● HOW TO COMPLETE THIS TASK: Retype the lines below exactly, from the one that contains "Figure 3. The" through the last, and leave every picture out.

● RECORDED DATA:
-- Opening Marker --

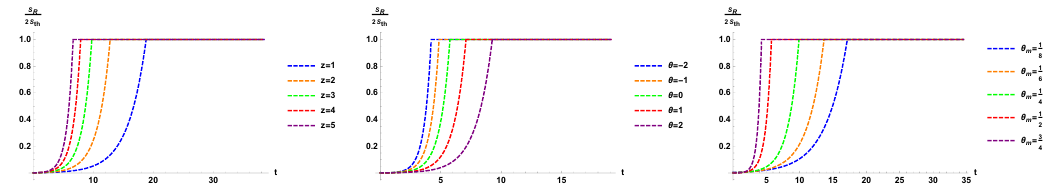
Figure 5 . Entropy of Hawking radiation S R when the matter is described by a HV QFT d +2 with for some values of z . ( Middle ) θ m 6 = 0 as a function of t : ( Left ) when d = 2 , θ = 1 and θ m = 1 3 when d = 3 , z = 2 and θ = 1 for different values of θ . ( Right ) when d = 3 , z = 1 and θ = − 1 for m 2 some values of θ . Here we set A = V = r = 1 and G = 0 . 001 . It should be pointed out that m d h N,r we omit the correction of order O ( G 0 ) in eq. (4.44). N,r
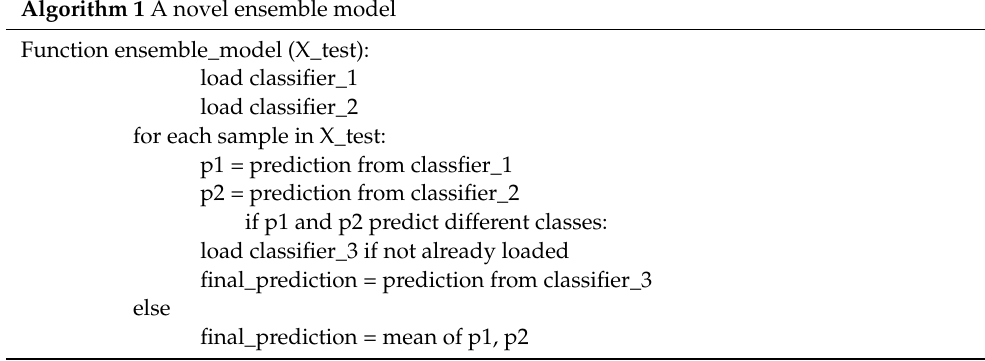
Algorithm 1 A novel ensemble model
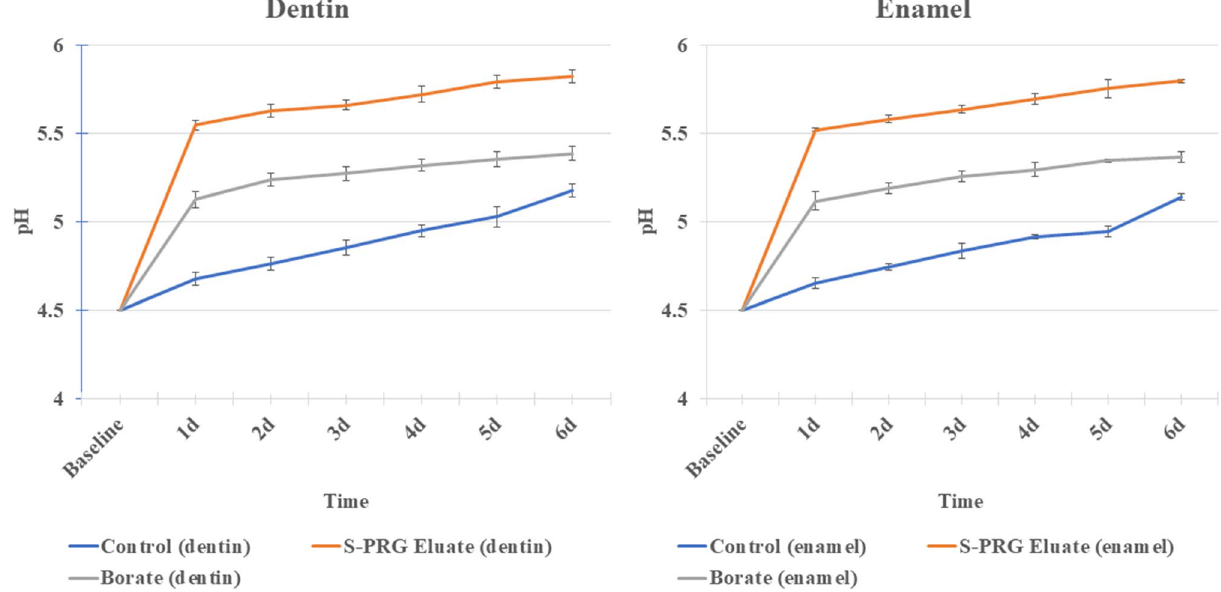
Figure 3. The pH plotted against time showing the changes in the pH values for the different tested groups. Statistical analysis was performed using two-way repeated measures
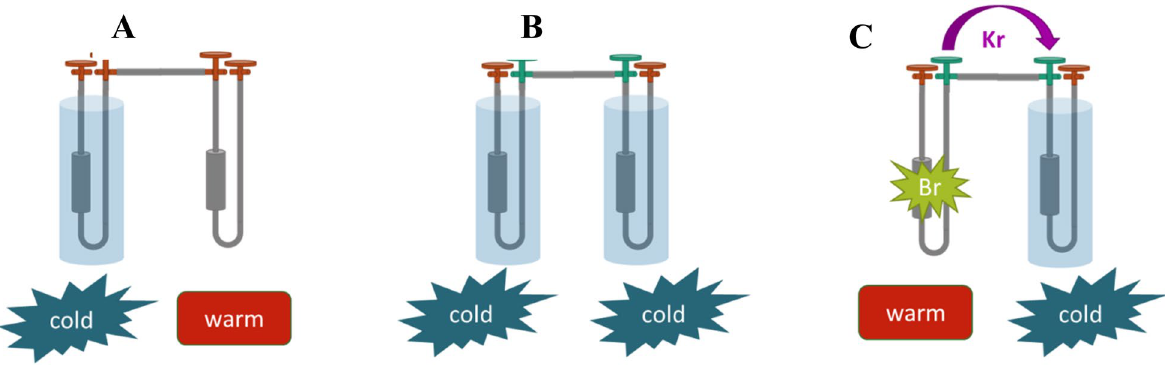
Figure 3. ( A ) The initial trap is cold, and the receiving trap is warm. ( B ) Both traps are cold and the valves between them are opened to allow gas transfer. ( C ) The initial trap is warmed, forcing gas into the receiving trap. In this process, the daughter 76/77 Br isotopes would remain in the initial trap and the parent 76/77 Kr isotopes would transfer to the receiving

-- Closing Marker --

● ANSWER TO THIS TASK:
Figure 3. The pH plotted against time showing the changes in the pH values for the different tested groups. Statistical analysis was performed using two-way repeated measures
Figure 3. ( A ) The initial trap is cold, and the receiving trap is warm. ( B ) Both traps are cold and the valves between them are opened to allow gas transfer. ( C ) The initial trap is warmed, forcing gas into the receiving trap. In this process, the daughter 76/77 Br isotopes would remain in the initial trap and the parent 76/77 Kr isotopes would transfer to the receiving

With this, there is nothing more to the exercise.